I recently discovered and have been inspired by a real-world and non-trivial
(in space and in time) application of Hadoop (Open Source implementation of
Google's MapReduce) combined with the Amazon Simple Storage Service (Amazon
S3) and the Amazon Elastic Compute Cloud (Amazon EC2). The project was to
convert pre-1922 New York Times articles-as-scanned-TIFF-images into PDFs of
the articles:

    Recipe:
    4 TB of data loaded to S3 (TIFF images)
    + Hadoop (+ Java Advanced Imaging and various glue)
    + 100 EC2 instances
    + 24 hours
    = 11M PDFs, 1.5 TB on S3


Unfortunately, the developer (Derek Gottfrid) did not say how much this cost
the NYT. But here is my back-of-the-envelope calculation (using the Amazon
S3/EC2 FAQ):

    EC2: $0.10 per instance-hour x 100 instances x 24hrs = $240
    S3: $0.15 per GB-Month x 4500 GB x ~1.5/31 months = ~$33
    + $0.10 per GB of data transferred in x 4000 GB = $400
    + $0.13 per GB of data transferred out x 1500 GB = $195
    Total: = ~$868

Not unreasonable at all!

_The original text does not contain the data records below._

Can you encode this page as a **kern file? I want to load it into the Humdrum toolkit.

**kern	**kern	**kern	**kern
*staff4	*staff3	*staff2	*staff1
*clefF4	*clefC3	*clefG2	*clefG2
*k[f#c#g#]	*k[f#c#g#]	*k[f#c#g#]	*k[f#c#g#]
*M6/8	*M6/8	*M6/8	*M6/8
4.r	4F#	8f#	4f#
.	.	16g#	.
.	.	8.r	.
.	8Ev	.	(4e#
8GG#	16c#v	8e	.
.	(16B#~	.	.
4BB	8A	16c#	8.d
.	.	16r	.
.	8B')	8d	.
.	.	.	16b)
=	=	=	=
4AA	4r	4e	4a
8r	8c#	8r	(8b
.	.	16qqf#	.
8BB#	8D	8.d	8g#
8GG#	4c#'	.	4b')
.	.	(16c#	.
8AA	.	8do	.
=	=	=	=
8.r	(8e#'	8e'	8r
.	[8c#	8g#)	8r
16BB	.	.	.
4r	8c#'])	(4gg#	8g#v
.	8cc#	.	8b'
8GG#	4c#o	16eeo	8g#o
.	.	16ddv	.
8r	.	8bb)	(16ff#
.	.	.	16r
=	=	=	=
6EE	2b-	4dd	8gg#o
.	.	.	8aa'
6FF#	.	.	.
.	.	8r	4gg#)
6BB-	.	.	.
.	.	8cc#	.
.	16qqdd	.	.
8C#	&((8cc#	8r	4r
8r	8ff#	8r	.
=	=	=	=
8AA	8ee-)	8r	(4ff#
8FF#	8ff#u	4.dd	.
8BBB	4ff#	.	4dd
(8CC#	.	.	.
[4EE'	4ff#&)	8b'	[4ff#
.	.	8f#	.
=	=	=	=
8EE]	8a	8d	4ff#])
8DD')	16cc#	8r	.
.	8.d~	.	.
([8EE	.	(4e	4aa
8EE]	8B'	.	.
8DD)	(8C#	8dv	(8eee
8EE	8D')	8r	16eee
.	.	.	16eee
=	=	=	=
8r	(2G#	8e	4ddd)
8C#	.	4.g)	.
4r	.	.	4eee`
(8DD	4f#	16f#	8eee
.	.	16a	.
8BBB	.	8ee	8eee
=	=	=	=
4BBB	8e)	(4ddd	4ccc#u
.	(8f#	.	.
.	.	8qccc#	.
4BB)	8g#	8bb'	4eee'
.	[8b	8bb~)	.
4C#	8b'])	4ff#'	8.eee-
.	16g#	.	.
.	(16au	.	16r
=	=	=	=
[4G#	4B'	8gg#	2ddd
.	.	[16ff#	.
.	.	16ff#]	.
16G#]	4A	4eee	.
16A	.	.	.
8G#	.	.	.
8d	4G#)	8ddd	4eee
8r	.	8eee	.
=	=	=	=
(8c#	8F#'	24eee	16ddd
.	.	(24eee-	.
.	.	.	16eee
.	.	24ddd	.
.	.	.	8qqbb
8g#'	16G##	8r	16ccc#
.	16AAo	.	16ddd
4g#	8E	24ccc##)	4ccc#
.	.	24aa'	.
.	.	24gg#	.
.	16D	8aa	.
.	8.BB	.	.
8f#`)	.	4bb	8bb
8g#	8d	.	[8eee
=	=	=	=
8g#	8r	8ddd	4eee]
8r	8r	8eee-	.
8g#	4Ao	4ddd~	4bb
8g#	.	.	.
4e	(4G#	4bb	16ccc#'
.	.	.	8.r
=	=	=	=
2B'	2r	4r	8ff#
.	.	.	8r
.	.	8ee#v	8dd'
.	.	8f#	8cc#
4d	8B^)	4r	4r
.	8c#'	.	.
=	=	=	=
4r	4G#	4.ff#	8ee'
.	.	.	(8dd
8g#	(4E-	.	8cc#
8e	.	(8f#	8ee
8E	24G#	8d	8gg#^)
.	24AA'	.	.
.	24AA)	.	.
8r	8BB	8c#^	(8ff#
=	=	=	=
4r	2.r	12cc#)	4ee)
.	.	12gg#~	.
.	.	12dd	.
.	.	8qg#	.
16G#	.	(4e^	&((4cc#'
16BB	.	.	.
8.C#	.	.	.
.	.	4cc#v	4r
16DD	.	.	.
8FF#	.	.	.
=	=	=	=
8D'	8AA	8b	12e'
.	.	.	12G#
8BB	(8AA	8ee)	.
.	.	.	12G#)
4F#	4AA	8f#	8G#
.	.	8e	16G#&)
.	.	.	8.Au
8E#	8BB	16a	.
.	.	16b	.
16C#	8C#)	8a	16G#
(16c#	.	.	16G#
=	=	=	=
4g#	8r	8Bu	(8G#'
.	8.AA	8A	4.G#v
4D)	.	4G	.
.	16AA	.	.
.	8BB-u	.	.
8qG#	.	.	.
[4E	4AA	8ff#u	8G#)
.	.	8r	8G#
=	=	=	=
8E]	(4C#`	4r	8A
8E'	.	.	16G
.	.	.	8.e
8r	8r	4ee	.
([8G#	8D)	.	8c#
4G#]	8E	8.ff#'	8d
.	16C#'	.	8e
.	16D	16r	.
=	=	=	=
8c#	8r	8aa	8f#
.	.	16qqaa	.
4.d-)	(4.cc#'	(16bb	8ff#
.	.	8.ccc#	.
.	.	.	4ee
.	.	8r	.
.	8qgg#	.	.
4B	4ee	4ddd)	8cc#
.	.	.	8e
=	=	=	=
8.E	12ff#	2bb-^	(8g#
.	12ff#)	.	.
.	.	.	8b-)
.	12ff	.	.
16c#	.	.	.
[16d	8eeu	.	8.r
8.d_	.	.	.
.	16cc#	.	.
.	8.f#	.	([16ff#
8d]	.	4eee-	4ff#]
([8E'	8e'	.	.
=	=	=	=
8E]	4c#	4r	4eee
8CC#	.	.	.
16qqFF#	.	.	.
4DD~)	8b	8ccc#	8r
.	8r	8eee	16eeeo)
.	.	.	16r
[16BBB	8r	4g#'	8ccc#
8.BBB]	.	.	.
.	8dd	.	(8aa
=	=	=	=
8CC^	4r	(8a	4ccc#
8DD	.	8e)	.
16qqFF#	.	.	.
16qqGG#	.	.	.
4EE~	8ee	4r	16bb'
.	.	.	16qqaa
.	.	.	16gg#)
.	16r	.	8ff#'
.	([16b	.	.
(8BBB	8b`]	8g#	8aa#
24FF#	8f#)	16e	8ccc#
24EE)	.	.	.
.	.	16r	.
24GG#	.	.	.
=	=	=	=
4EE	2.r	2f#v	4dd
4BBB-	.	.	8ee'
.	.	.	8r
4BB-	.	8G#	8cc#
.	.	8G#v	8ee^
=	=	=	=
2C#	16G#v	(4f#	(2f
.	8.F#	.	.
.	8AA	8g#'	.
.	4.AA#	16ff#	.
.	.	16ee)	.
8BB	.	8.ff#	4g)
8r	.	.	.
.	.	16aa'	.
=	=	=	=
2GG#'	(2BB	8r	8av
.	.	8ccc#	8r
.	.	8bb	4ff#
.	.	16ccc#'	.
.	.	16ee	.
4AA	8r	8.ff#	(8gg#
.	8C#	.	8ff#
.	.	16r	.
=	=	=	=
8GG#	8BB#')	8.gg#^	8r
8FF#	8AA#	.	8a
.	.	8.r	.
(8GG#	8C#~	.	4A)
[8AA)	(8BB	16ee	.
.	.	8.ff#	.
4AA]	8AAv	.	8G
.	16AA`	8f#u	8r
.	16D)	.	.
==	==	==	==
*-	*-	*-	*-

Of course this does not include the cost of
bandwidth that the NYT needed to upload/download their data.

I've known about the MapReduce and Hadoop for quite a while now, but this is
the first use outside of Google (MapReduce) and Yahoo (Hadoop) and combined
with Amazon services that I've such a real problem solved so smoothly and
also wasn't web indexing or toy examples.

As much of my work in information retrieval and knowledge discovery involves
a great deal of space and even more CPU, I am looking forward to
experimenting with this sort of environment (Hadoop, local or in a service
cloud) for some of the more extreme experiments I am working on. And by
using Hadoop locally, if the problem gets to big for our local resources, we
can always buy capacity like the NYT example with a minimum of effort!

This is also something that various commercial organizations (and even
individuals?) with specific high CPU / high storage / high bandwidth (oh,
transfers between S3 and EC2 are free) compute needs should be considering
this solution. Of course security and privacy concerns apply."